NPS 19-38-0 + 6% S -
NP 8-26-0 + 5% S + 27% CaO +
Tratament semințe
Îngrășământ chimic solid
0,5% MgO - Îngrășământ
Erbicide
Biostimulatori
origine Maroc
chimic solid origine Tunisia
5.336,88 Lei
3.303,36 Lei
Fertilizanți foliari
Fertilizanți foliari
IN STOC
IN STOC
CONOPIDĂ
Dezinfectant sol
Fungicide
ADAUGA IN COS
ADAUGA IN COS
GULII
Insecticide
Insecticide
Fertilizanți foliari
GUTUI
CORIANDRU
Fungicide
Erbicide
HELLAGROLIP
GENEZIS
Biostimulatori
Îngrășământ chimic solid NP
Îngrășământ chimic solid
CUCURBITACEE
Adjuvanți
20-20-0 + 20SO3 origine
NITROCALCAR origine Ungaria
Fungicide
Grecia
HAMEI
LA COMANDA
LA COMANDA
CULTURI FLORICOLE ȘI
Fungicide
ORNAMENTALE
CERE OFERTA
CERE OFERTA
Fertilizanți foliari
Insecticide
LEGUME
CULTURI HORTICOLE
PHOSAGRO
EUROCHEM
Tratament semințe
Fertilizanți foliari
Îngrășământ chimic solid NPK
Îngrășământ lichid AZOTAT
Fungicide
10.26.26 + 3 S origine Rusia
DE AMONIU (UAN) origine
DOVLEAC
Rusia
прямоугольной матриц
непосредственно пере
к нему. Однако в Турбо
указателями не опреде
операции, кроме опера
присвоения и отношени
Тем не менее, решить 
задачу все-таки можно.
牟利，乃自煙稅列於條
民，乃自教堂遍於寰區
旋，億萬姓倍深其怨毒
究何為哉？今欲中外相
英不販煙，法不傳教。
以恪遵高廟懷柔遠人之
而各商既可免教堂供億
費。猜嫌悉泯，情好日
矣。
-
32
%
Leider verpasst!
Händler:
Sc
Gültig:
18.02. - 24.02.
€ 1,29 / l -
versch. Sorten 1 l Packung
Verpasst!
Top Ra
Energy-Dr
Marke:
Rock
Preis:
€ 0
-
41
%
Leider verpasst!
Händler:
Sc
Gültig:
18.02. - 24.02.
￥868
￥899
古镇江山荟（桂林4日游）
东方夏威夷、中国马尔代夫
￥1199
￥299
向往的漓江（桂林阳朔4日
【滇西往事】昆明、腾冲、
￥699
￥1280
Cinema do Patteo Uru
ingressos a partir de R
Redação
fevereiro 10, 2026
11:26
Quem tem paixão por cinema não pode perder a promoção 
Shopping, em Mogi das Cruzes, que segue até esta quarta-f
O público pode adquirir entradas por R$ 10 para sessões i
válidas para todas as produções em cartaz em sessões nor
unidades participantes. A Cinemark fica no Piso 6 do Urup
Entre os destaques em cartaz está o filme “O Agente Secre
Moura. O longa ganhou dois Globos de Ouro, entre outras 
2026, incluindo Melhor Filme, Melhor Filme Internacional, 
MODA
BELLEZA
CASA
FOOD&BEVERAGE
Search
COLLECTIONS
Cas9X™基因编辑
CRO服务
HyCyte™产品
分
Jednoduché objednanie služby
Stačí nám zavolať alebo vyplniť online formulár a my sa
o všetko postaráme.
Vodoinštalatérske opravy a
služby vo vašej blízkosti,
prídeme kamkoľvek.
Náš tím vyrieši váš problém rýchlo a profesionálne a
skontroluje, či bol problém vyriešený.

* * *

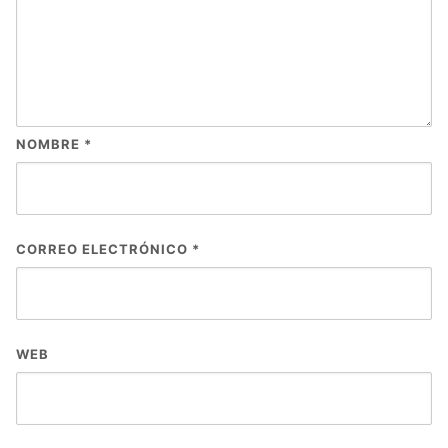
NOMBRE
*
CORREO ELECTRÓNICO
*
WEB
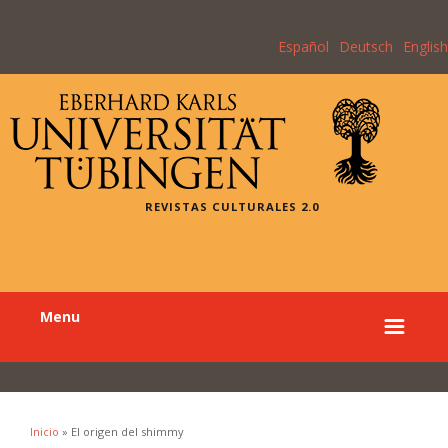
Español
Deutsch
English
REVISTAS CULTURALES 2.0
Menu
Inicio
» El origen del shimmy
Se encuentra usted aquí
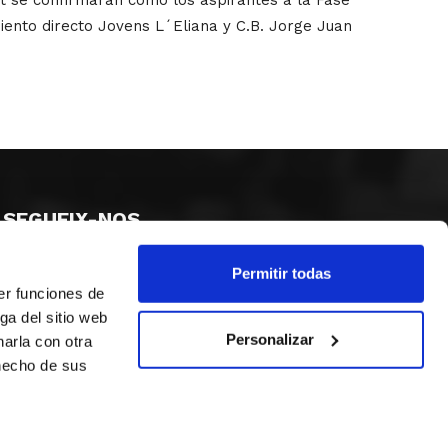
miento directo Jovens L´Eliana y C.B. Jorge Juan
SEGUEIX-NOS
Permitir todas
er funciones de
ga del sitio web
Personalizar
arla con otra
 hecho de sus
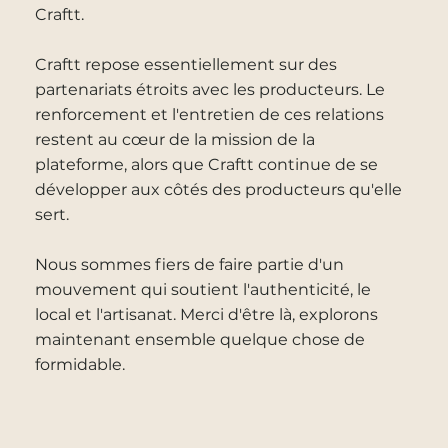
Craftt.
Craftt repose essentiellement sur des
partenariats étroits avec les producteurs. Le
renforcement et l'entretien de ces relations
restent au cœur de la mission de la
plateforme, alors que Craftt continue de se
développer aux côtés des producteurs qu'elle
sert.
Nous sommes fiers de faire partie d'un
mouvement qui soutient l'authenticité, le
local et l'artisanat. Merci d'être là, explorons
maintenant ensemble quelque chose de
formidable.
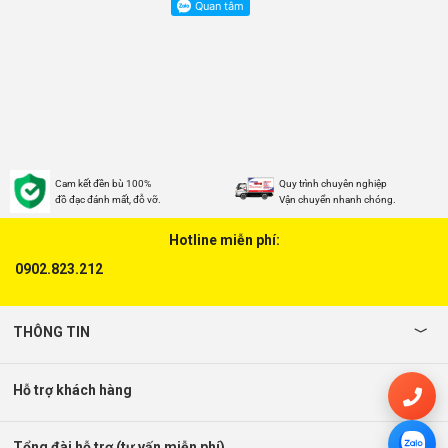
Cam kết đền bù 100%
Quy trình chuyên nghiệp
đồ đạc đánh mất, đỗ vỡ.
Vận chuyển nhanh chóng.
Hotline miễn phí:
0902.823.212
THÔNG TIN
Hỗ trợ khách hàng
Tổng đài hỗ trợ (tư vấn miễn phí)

* * *

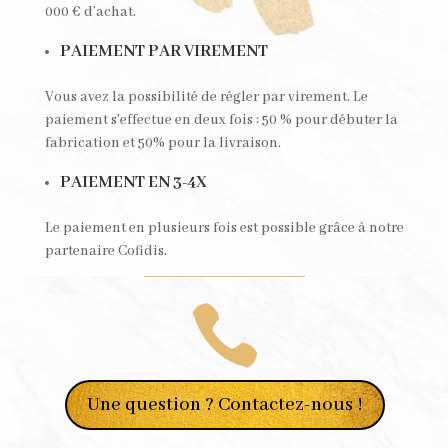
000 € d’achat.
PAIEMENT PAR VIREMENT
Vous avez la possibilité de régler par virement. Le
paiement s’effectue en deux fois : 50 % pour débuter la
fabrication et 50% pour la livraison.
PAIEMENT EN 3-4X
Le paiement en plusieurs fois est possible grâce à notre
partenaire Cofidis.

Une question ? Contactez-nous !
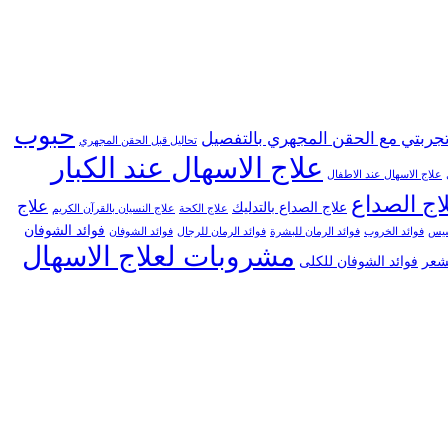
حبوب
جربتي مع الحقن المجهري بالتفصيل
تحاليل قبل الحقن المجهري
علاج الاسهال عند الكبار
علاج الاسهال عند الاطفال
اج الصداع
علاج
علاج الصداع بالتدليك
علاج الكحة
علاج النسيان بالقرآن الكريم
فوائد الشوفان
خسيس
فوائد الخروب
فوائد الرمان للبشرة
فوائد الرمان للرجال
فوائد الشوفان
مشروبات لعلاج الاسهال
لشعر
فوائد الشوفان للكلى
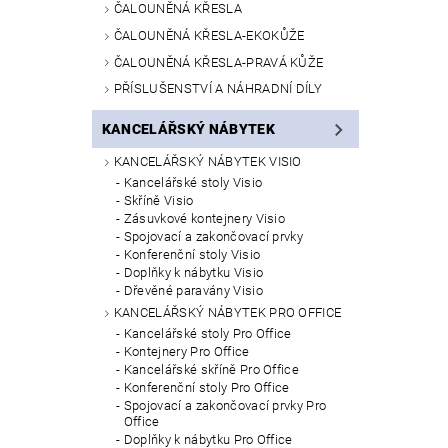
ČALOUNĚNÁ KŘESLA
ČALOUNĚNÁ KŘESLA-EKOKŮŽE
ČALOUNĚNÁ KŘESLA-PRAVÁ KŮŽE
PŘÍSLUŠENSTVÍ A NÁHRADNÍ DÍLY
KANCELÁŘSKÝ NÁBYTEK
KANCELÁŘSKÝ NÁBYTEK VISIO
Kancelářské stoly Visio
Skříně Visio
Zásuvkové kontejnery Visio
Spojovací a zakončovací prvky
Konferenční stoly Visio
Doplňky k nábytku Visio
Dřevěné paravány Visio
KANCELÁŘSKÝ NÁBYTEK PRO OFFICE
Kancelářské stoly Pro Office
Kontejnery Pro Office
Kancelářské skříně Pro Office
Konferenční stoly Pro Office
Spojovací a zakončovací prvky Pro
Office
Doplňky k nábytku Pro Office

§ WHAT YOU NEED TO DO
Find and show each line of the listing with the word "Kancelářské".

§ FINISHED EXERCISE
Kancelářské stoly Visio
Kancelářské stoly Pro Office
Kancelářské skříně Pro Office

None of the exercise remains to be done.